The company knows that efficient infrastructure solutions are essential to address these issues – and the company’s newest Extreme Data Processor (XDP), XDP-PRO ASIC – plus an AI software stack and distributed XDP LightningAI nodes – address GenAI challenges by utilizing a GPU-initiated Key-Value I/O interface as a foundation, creating a memory tier for GPUs, below HBM. The firm’s XDP LightningAI connects to GPU servers by leveraging the mature NVMe-oF storage ecosystem to provide a distributed Key-Value service. The firm has focused on LLM inferencing, a crucial and rapidly evolving area within the GenAI world that demands significant efficiency improvements. The company’s demo at SC24 is centered around accelerating LLM inferencing applications. This same memory tier is applicable for other GenAI applications that Pliops plans to introduce over the next few months.

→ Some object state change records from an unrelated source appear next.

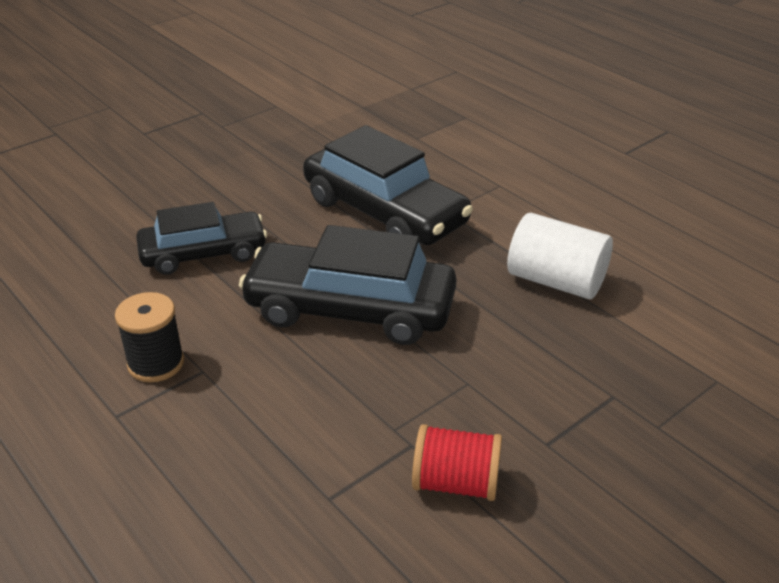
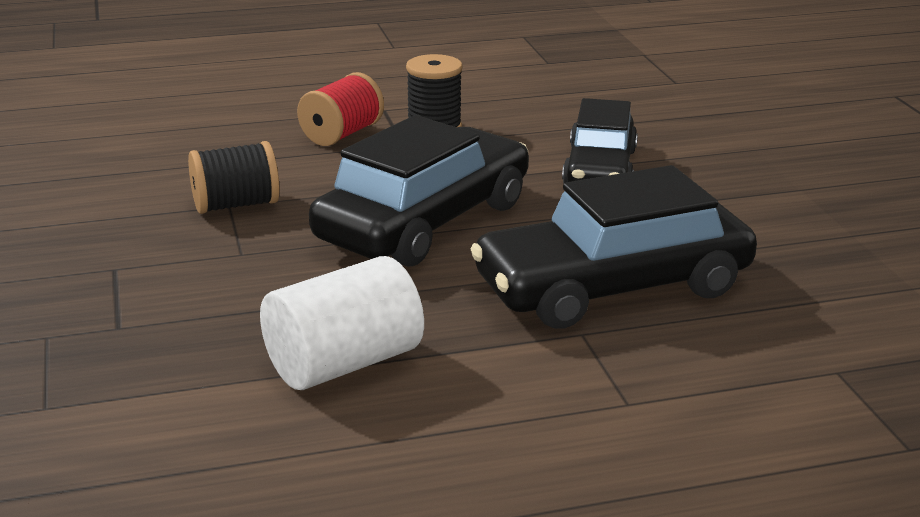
camera: 115 degrees right, 10 degrees down
red spool [412,424,502,501] -> red spool moved to [297,72,384,146]
none -> black spool [188,141,279,214]

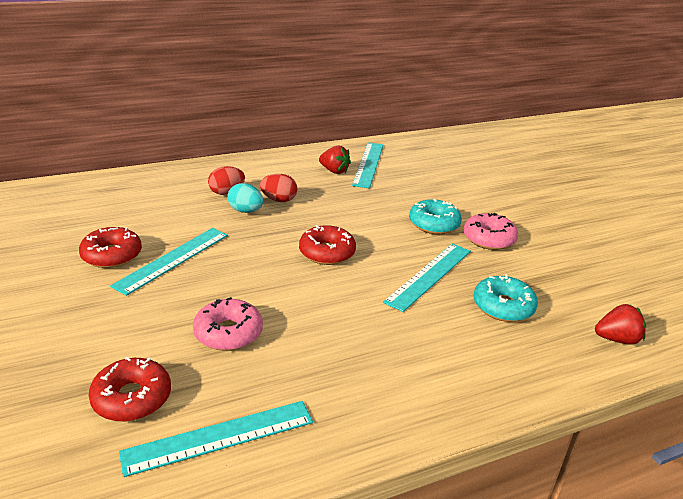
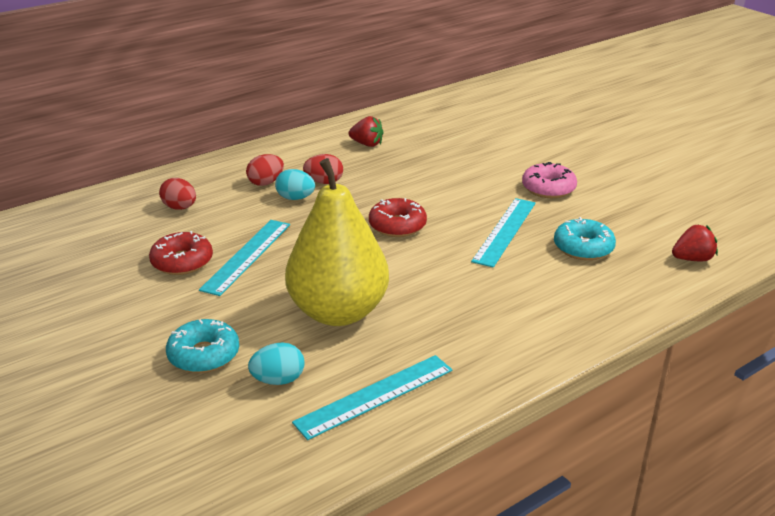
camera: 10 degrees left, 0 degrees up
red donut [89,357,171,422] -> turquoise egg [248,342,305,385]
pink donut [193,297,263,351] -> yellow pear [285,158,389,326]
turquoise ruler [352,142,384,188] -> none
turquoise donut [409,199,462,234] -> turquoise donut moved to [166,319,239,373]
none -> red egg [159,178,196,210]

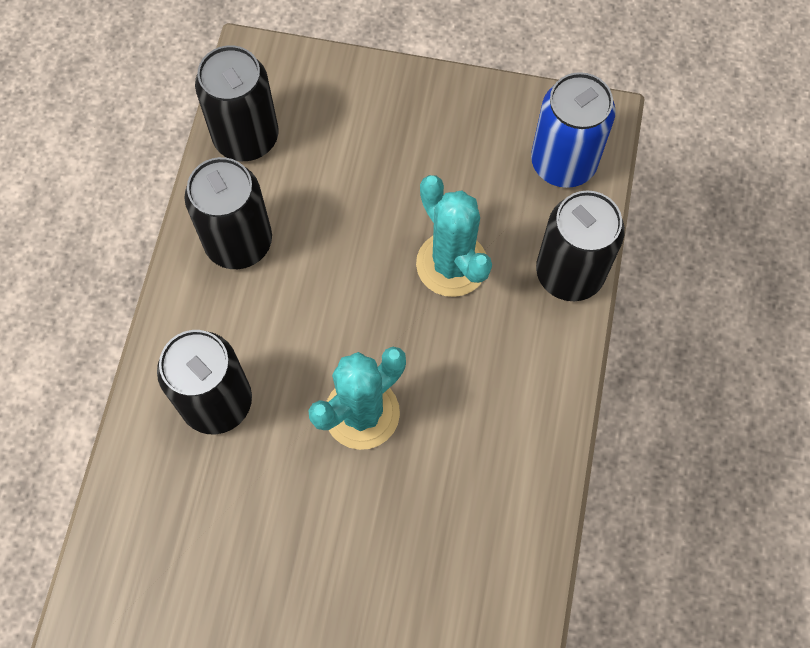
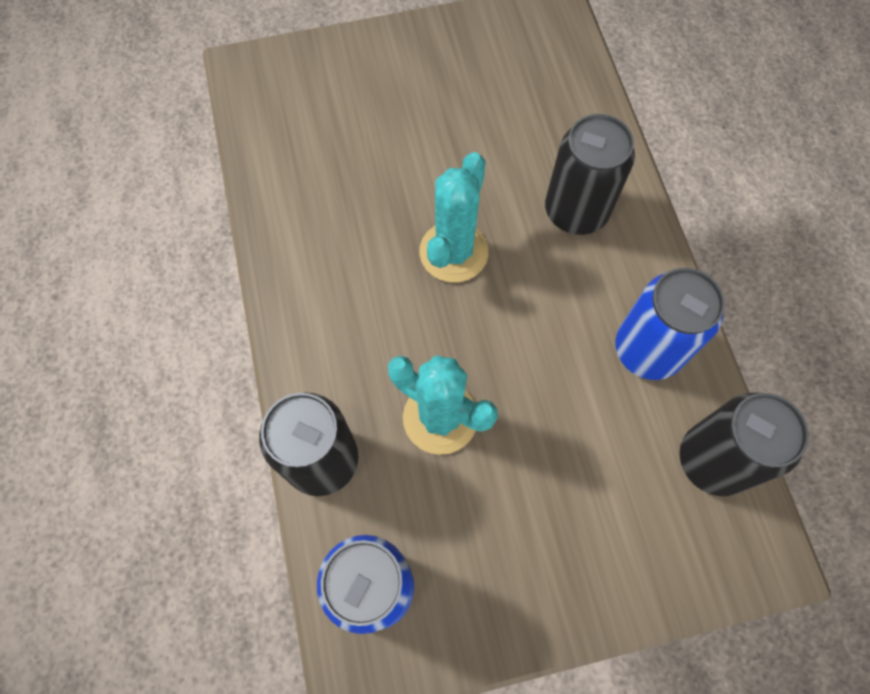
camera: 155 degrees right, 0 degrees up
black can [184,157,272,269] -> blue can [615,268,725,380]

In today’s LLM inferencing computing, GPU prefill operations are heavily compute-bound and critically determine the batch size. While prefill can fully utilize GPU resources, increasing the batch size beyond a certain point only increases the Time to First Token (TTFT) without improving prefill rate. On the other hand, GPU decode operations are HBM bandwidth-bound and mainly influenced by model and KV cache sizes, benefiting significantly from larger batch sizes through higher HBM bandwidth efficiency. The company’ solution improves prefill time, allowing for larger batch sizes without violating user SLA for prefill operations. This enhancement directly affects decode performance as well, as it benefits greatly from the increased batch size. As a result, by improving prefill time, the system achieves nearly proportional improvements in end-to-end throughput.
“By leveraging our state-of-the-art technology, we deliver advanced GenAI and AI solutions that empower organizations to achieve unprecedented performance and efficiency in their AI-driven operations,” said Ido Bukspan, CEO, Pliops. “As the industry’s leading HPC technical conference, SC24 is the ideal venue to showcase how our solutions redefine AI infrastructure, enabling faster, more sustainable innovation at scale.”
Highlights at Pliops booth on SC24 show floor of the Georgia World Congress Center, Atlanta, GA, include:
-
XDP LightningAI running with Dell PowerEdge servers
-
XDP enhancements for AI VectorDB
The company can also be found at the SC24 PetaFLOP reception at the College Football Hall of Fame on November 19.